» **Work item**
Each entry should be copied as it stands, leaving the pictures behind.

[Collected data entries]
□ □ □

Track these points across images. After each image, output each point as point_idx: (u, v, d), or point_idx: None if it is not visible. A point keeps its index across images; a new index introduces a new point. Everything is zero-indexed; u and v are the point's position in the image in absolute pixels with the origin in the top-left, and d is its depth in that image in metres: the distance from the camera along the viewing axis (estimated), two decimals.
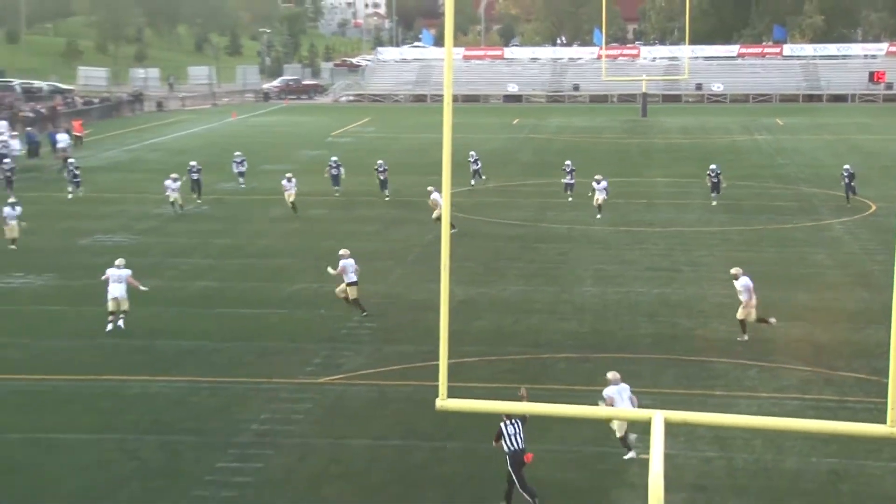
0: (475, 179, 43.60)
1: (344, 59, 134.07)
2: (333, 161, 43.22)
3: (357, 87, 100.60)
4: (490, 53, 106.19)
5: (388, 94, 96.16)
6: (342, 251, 25.52)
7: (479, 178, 43.75)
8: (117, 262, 24.53)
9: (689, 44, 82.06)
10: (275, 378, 21.05)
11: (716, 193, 39.85)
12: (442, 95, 18.44)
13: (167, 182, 38.87)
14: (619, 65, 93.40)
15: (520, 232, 35.63)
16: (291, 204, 38.40)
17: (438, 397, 10.97)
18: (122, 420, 18.93)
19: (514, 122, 74.16)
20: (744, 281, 22.95)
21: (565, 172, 41.15)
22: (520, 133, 67.84)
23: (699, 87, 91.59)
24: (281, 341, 23.48)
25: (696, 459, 17.09)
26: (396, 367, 21.59)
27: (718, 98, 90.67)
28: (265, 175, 46.85)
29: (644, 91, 79.56)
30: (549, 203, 40.29)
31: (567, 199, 40.22)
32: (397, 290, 27.90)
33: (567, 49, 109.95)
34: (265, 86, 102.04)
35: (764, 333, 23.79)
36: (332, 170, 42.72)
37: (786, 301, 26.63)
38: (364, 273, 28.68)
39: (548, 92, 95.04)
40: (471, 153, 44.12)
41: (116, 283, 24.00)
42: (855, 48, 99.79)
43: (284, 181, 38.93)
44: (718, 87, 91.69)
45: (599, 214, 36.99)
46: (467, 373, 20.40)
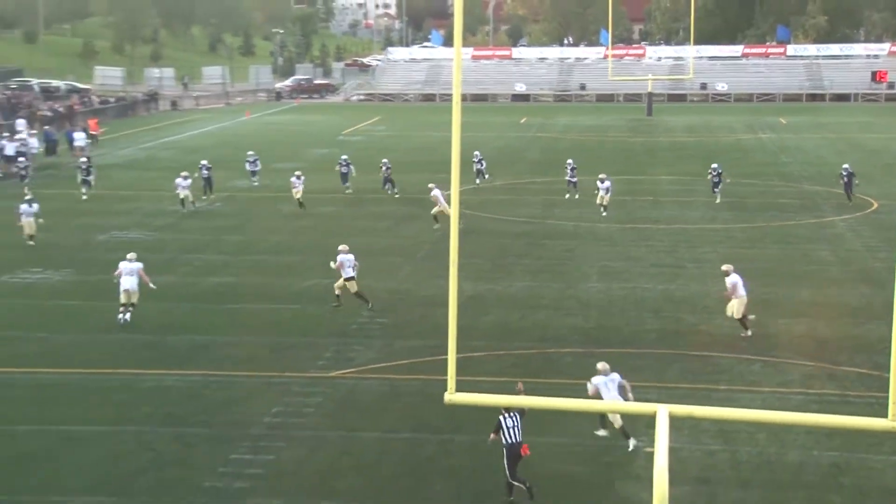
0: (479, 179, 43.50)
1: (355, 59, 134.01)
2: (343, 159, 43.29)
3: (368, 87, 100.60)
4: (498, 53, 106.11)
5: (398, 94, 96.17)
6: (341, 246, 25.57)
7: (483, 178, 43.56)
8: (129, 256, 24.70)
9: (694, 44, 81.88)
10: (287, 372, 21.07)
11: (717, 190, 39.74)
12: (451, 95, 18.44)
13: (178, 180, 38.91)
14: (625, 65, 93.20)
15: (527, 229, 35.60)
16: (298, 201, 38.49)
17: (447, 391, 10.98)
18: (137, 413, 18.97)
19: (522, 121, 74.09)
20: (733, 278, 22.97)
21: (568, 171, 41.12)
22: (527, 132, 67.77)
23: (704, 87, 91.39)
24: (293, 336, 23.50)
25: (701, 452, 17.06)
26: (406, 362, 21.60)
27: (723, 97, 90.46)
28: (277, 173, 46.87)
29: (649, 90, 79.50)
30: (556, 200, 40.24)
31: (571, 198, 40.07)
32: (407, 287, 27.90)
33: (574, 49, 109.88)
34: (277, 85, 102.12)
35: (767, 329, 23.75)
36: (342, 168, 42.78)
37: (789, 297, 26.61)
38: (374, 269, 28.79)
39: (555, 91, 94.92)
40: (475, 153, 43.99)
41: (128, 276, 24.21)
42: (857, 48, 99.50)
43: (293, 178, 39.12)
44: (723, 87, 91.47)
45: (605, 213, 36.92)
46: (475, 367, 20.39)
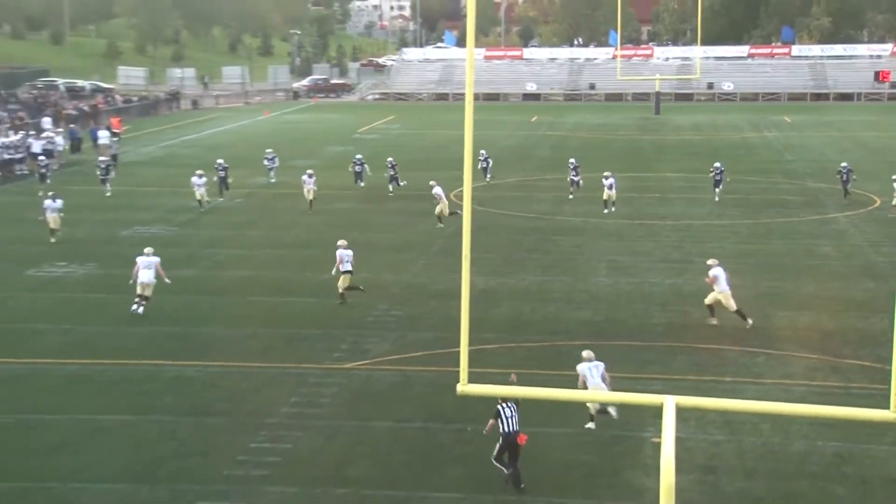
0: (487, 176, 43.34)
1: (370, 60, 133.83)
2: (358, 158, 43.21)
3: (382, 86, 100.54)
4: (510, 54, 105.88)
5: (412, 93, 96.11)
6: (340, 242, 25.59)
7: (486, 177, 43.31)
8: (146, 251, 24.84)
9: (701, 44, 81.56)
10: (303, 363, 21.11)
11: (718, 189, 39.30)
12: (463, 94, 18.43)
13: (193, 178, 38.81)
14: (634, 65, 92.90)
15: (537, 225, 35.55)
16: (310, 202, 37.95)
17: (459, 382, 10.96)
18: (161, 403, 19.05)
19: (533, 120, 73.96)
20: (715, 270, 22.96)
21: (570, 170, 40.93)
22: (538, 130, 67.65)
23: (710, 86, 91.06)
24: (310, 328, 23.54)
25: (707, 442, 17.04)
26: (419, 354, 21.61)
27: (729, 96, 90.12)
28: (295, 170, 46.77)
29: (657, 90, 79.25)
30: (566, 197, 40.13)
31: (574, 196, 39.76)
32: (421, 280, 27.92)
33: (583, 50, 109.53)
34: (295, 85, 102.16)
35: (772, 323, 23.70)
36: (356, 166, 42.68)
37: (793, 291, 26.54)
38: (389, 263, 28.99)
39: (565, 91, 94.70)
40: (481, 151, 43.73)
41: (146, 270, 24.41)
42: (861, 49, 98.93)
43: (305, 177, 38.66)
44: (729, 86, 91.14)
45: (607, 209, 36.57)
46: (487, 359, 20.38)
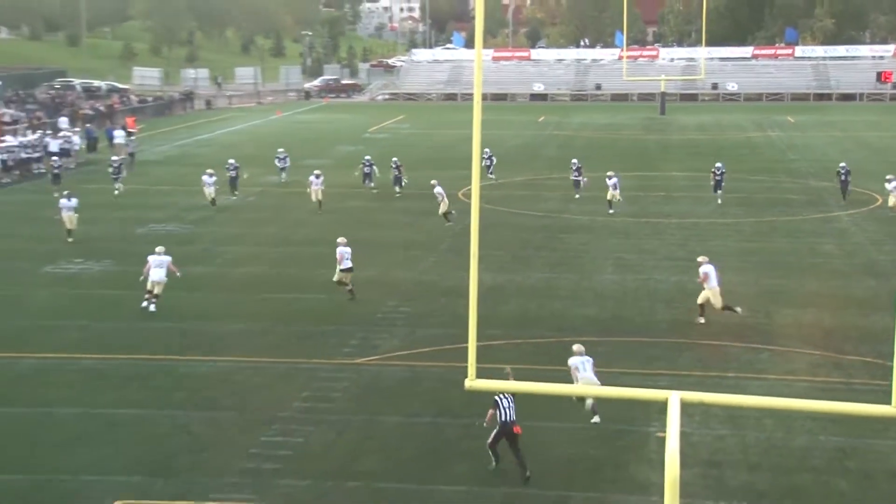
0: (490, 174, 43.25)
1: (380, 60, 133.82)
2: (367, 160, 43.04)
3: (392, 87, 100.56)
4: (517, 55, 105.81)
5: (422, 93, 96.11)
6: (339, 239, 25.61)
7: (489, 175, 43.12)
8: (158, 250, 24.87)
9: (706, 45, 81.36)
10: (315, 359, 21.13)
11: (720, 191, 38.78)
12: (472, 94, 18.43)
13: (204, 177, 38.84)
14: (639, 65, 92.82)
15: (545, 223, 35.52)
16: (318, 202, 37.61)
17: (467, 378, 10.96)
18: (174, 397, 19.08)
19: (540, 120, 73.87)
20: (705, 268, 22.91)
21: (572, 170, 40.81)
22: (545, 130, 67.59)
23: (715, 87, 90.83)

□ □ □

» **Solution to the exercise**
Track these points across images. After each image, output each point as point_idx: (u, v, d), or point_idx: None if it is not visible. A point keeps its index across images; a new index introduces a new point. Everything is zero-indexed; u and v are the point's position in the image in absolute pixels with the origin in the top-left, and d is its depth in that image in metres: the distance from the camera along the viewing axis (estimated), two decimals.
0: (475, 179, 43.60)
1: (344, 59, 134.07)
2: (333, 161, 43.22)
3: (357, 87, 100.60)
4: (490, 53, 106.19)
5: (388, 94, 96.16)
6: (342, 251, 25.52)
7: (479, 178, 43.75)
8: (117, 262, 24.53)
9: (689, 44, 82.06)
10: (275, 378, 21.05)
11: (716, 193, 39.85)
12: (442, 95, 18.44)
13: (167, 182, 38.87)
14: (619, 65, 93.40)
15: (520, 232, 35.63)
16: (291, 204, 38.40)
17: (438, 397, 10.97)
18: (122, 420, 18.93)
19: (514, 122, 74.16)
20: (744, 281, 22.95)
21: (565, 172, 41.15)
22: (520, 133, 67.84)
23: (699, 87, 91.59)
24: (281, 341, 23.48)
25: (696, 459, 17.09)
26: (396, 367, 21.59)
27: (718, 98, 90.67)
28: (265, 175, 46.85)
29: (644, 91, 79.56)
30: (549, 203, 40.29)
31: (567, 199, 40.22)
32: (397, 290, 27.90)
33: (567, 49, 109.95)
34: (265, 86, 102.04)
35: (764, 333, 23.79)
36: (332, 170, 42.72)
37: (786, 301, 26.63)
38: (364, 273, 28.68)
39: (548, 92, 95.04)
40: (471, 153, 44.12)
41: (116, 283, 24.00)
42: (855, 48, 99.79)
43: (284, 181, 38.93)
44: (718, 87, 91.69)
45: (599, 214, 36.99)
46: (467, 373, 20.40)
0: (479, 179, 43.50)
1: (355, 59, 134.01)
2: (343, 159, 43.29)
3: (368, 87, 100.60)
4: (498, 53, 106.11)
5: (398, 94, 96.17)
6: (341, 246, 25.57)
7: (483, 178, 43.56)
8: (129, 256, 24.70)
9: (694, 44, 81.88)
10: (287, 372, 21.07)
11: (717, 190, 39.74)
12: (451, 95, 18.44)
13: (178, 180, 38.91)
14: (625, 65, 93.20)
15: (527, 229, 35.60)
16: (298, 201, 38.49)
17: (447, 391, 10.98)
18: (137, 413, 18.97)
19: (522, 121, 74.09)
20: (733, 278, 22.97)
21: (568, 171, 41.12)
22: (527, 132, 67.77)
23: (704, 87, 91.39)
24: (293, 336, 23.50)
25: (701, 452, 17.06)
26: (406, 362, 21.60)
27: (723, 97, 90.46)
28: (277, 173, 46.87)
29: (649, 90, 79.50)
30: (556, 200, 40.24)
31: (571, 198, 40.07)
32: (407, 287, 27.90)
33: (574, 49, 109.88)
34: (277, 85, 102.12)
35: (767, 329, 23.75)
36: (342, 168, 42.78)
37: (789, 297, 26.61)
38: (374, 269, 28.79)
39: (555, 91, 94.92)
40: (475, 153, 43.99)
41: (128, 276, 24.21)
42: (857, 48, 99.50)
43: (293, 178, 39.12)
44: (723, 87, 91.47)
45: (605, 213, 36.92)
46: (475, 367, 20.39)
0: (487, 176, 43.34)
1: (370, 60, 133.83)
2: (358, 158, 43.21)
3: (382, 86, 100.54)
4: (510, 54, 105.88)
5: (412, 93, 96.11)
6: (340, 242, 25.59)
7: (486, 177, 43.31)
8: (146, 251, 24.84)
9: (701, 44, 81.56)
10: (303, 363, 21.11)
11: (718, 189, 39.30)
12: (463, 94, 18.43)
13: (193, 178, 38.81)
14: (634, 65, 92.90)
15: (537, 225, 35.55)
16: (310, 202, 37.95)
17: (459, 382, 10.96)
18: (161, 403, 19.05)
19: (533, 120, 73.96)
20: (715, 270, 22.96)
21: (570, 170, 40.93)
22: (538, 130, 67.65)
23: (710, 86, 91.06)
24: (310, 328, 23.54)
25: (707, 442, 17.04)
26: (419, 354, 21.61)
27: (729, 96, 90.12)
28: (295, 170, 46.77)
29: (657, 90, 79.25)
30: (566, 197, 40.13)
31: (574, 196, 39.76)
32: (421, 280, 27.92)
33: (583, 50, 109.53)
34: (295, 85, 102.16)
35: (772, 323, 23.70)
36: (356, 166, 42.68)
37: (793, 291, 26.54)
38: (389, 263, 28.99)
39: (565, 91, 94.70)
40: (481, 151, 43.73)
41: (146, 270, 24.41)
42: (861, 49, 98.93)
43: (305, 177, 38.66)
44: (729, 86, 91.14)
45: (607, 209, 36.57)
46: (487, 359, 20.38)
0: (490, 174, 43.25)
1: (380, 60, 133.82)
2: (367, 160, 43.04)
3: (392, 87, 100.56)
4: (517, 55, 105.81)
5: (422, 93, 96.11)
6: (339, 239, 25.61)
7: (489, 175, 43.12)
8: (158, 250, 24.87)
9: (706, 45, 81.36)
10: (315, 359, 21.13)
11: (720, 191, 38.78)
12: (472, 94, 18.43)
13: (204, 177, 38.84)
14: (639, 65, 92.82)
15: (545, 223, 35.52)
16: (318, 202, 37.61)
17: (467, 378, 10.96)
18: (174, 397, 19.08)
19: (540, 120, 73.87)
20: (705, 268, 22.91)
21: (572, 170, 40.81)
22: (545, 130, 67.59)
23: (715, 87, 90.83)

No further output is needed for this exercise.